La quatrième vague de contaminations par le Covid-19 présentera un « risque majeur » pour les hôpitaux si elle arrive dès août, craint le directeur de l’Agence régionale de santé (ARS) d’Ile-de-France Aurélien Rousseau, dans une interview au Journal du dimanche. « Au bout de trois vagues, on n’a plus aucun doute : oui, il y a aura un impact sur les hôpitaux », affirme Aurélien Rousseau, notant que « les projections des modélisateurs de l’épidémie sont plus incertaines que l’été dernier » car on ignore notamment « quel frein jouera la couverture vaccinale » face au variant Delta.

Selon lui, « le risque majeur, ce serait une arrivée précoce de la vague, en août, en période de pénurie d’effectifs. Si elle a lieu en septembre, les personnels seront plus nombreux à avoir repris, mais on n’évacue pas un an et demi de mobilisation en quelques semaines de congé ». Pour atténuer cette vague et permettre aux hôpitaux de tenir, « nous avons une arme massive : la vaccination », insiste Aurélien Rousseau.

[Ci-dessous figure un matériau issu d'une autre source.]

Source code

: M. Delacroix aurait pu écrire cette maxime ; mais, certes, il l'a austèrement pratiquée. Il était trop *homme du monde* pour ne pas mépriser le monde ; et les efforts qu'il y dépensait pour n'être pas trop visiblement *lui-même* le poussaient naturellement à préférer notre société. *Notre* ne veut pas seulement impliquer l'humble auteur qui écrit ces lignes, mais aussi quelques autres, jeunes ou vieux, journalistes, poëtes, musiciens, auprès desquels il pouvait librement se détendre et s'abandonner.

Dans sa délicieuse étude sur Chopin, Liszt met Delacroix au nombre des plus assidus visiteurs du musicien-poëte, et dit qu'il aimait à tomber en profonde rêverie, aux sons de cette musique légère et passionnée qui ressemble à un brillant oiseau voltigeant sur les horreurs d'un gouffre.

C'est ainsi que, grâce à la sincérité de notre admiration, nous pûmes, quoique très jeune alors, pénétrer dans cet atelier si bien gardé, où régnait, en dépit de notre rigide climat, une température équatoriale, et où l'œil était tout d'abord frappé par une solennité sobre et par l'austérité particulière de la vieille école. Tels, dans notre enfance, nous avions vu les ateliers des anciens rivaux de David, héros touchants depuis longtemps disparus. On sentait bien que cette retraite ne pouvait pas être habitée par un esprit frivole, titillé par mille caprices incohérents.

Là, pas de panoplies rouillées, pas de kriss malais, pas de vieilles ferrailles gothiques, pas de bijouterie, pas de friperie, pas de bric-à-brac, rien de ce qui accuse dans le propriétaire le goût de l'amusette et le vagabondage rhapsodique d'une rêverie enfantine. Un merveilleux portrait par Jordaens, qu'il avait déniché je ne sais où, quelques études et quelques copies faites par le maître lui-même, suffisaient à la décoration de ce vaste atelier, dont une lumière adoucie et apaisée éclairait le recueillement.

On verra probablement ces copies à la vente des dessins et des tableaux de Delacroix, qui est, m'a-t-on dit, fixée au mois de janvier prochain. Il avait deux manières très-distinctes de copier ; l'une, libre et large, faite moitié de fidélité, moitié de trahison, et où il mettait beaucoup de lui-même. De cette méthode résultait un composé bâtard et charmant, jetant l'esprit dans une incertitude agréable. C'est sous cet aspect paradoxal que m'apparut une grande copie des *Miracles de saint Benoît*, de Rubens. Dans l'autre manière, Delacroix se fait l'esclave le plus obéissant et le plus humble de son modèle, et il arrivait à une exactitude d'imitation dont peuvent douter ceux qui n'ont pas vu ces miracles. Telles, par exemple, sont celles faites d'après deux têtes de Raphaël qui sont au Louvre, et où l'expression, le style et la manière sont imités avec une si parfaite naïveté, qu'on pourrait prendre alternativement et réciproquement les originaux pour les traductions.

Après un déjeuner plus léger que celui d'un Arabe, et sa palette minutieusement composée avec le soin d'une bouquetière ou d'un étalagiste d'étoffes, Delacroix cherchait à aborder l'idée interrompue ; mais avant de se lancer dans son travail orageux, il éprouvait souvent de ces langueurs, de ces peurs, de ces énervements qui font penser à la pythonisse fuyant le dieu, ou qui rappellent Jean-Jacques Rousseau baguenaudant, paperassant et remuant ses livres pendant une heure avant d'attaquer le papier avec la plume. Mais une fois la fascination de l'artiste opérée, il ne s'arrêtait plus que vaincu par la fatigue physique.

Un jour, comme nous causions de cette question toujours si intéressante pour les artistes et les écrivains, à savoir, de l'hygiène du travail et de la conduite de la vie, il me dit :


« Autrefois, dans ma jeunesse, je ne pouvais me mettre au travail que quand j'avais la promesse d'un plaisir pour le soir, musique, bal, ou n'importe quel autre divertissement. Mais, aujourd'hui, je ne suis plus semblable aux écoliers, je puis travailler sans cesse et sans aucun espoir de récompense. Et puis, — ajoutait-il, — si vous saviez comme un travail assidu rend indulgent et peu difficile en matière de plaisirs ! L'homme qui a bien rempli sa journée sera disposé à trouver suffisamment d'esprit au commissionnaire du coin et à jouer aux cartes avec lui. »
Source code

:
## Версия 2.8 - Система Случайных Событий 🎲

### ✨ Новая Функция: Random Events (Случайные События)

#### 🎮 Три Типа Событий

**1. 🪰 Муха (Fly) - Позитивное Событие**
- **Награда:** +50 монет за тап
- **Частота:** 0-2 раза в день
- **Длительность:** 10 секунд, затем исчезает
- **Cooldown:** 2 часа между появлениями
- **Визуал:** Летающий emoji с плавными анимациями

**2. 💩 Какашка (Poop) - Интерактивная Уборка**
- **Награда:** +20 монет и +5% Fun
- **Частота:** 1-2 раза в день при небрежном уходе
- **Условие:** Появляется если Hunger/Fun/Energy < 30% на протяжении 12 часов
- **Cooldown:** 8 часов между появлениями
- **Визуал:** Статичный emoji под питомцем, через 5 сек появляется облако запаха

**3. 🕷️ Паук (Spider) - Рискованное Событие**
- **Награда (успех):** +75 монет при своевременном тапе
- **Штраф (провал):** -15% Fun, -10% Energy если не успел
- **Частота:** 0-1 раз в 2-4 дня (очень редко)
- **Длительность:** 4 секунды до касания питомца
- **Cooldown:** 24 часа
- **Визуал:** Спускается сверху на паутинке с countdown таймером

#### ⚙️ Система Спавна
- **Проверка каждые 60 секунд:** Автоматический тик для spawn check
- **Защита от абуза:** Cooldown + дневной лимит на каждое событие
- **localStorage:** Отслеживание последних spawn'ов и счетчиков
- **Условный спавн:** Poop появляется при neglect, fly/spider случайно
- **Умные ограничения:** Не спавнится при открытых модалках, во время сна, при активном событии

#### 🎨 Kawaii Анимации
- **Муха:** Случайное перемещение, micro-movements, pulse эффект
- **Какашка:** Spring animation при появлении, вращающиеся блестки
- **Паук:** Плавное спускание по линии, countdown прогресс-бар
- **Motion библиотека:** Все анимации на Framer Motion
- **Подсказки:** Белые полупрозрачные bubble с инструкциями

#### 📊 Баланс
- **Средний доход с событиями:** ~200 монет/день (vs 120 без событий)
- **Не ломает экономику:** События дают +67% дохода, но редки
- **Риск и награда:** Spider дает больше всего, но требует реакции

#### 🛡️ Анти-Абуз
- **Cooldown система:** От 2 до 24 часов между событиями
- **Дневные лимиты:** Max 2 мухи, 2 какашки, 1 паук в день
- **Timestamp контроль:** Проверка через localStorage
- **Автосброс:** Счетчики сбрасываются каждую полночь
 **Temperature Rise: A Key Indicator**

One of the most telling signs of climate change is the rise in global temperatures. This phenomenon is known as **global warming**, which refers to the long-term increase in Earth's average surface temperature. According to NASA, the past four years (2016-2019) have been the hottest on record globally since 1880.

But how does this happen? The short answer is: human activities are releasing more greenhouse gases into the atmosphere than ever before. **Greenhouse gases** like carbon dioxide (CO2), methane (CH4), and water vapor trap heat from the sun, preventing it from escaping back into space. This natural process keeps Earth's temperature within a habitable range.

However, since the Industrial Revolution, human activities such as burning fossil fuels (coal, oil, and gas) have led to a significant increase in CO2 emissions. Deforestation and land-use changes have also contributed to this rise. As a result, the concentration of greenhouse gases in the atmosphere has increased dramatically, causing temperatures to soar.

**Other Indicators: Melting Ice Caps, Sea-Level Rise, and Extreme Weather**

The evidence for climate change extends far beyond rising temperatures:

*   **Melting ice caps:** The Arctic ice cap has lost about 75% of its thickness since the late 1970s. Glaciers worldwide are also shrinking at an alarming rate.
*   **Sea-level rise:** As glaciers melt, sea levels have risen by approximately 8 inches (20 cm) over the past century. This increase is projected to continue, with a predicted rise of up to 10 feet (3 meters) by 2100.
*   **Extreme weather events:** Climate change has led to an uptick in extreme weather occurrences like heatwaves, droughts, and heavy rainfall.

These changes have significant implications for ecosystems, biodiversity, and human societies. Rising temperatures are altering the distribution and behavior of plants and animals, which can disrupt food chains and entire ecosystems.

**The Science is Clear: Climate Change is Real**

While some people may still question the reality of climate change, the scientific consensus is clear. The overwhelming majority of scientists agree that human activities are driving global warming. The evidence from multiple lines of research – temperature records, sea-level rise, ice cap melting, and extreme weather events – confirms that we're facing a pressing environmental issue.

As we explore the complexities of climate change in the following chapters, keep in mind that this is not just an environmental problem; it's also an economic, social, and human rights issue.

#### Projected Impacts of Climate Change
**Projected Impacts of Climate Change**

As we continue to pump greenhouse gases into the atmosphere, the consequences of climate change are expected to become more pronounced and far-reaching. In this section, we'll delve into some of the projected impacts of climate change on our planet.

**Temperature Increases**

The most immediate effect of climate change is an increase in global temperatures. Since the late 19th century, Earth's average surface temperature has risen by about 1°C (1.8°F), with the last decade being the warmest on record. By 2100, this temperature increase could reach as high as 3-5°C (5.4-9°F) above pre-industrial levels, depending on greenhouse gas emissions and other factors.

De la « discrimination positive » dans l’allocation des doses

En Ile-de-France, « il faut six jours en moyenne pour obtenir un rendez-vous » contre « 12 juste après l’intervention du président de la République, lorsque tout le monde s’est rué pour en obtenir un », note-t-il, ajoutant que « cette semaine, on a de quoi réaliser 800.000 injections : c’est presque notre record et une prouesse en plein été ». En plus des centres de vaccinations, pour aller vers les publics les plus éloignés du soin, « aux côtés des médecins, nous comptons beaucoup sur les pharmaciens pour repérer et accompagner les gens qui ont des comorbidités, et sur les infirmiers qui se déplacent à domicile », explique-t-il.

Et en termes d’inégalités territoriales, « on fait de la discrimination positive dans l’allocation des doses de vaccins, en sur-dotant la Seine-Saint-Denis, par exemple ». « On n’a pas découvert les inégalités de santé avec la pandémie mais elle les a révélées, comme un précipité chimique », or « la culture de la prévention est moins forte chez nous que dans de nombreux pays », regrette Aurélien Rousseau.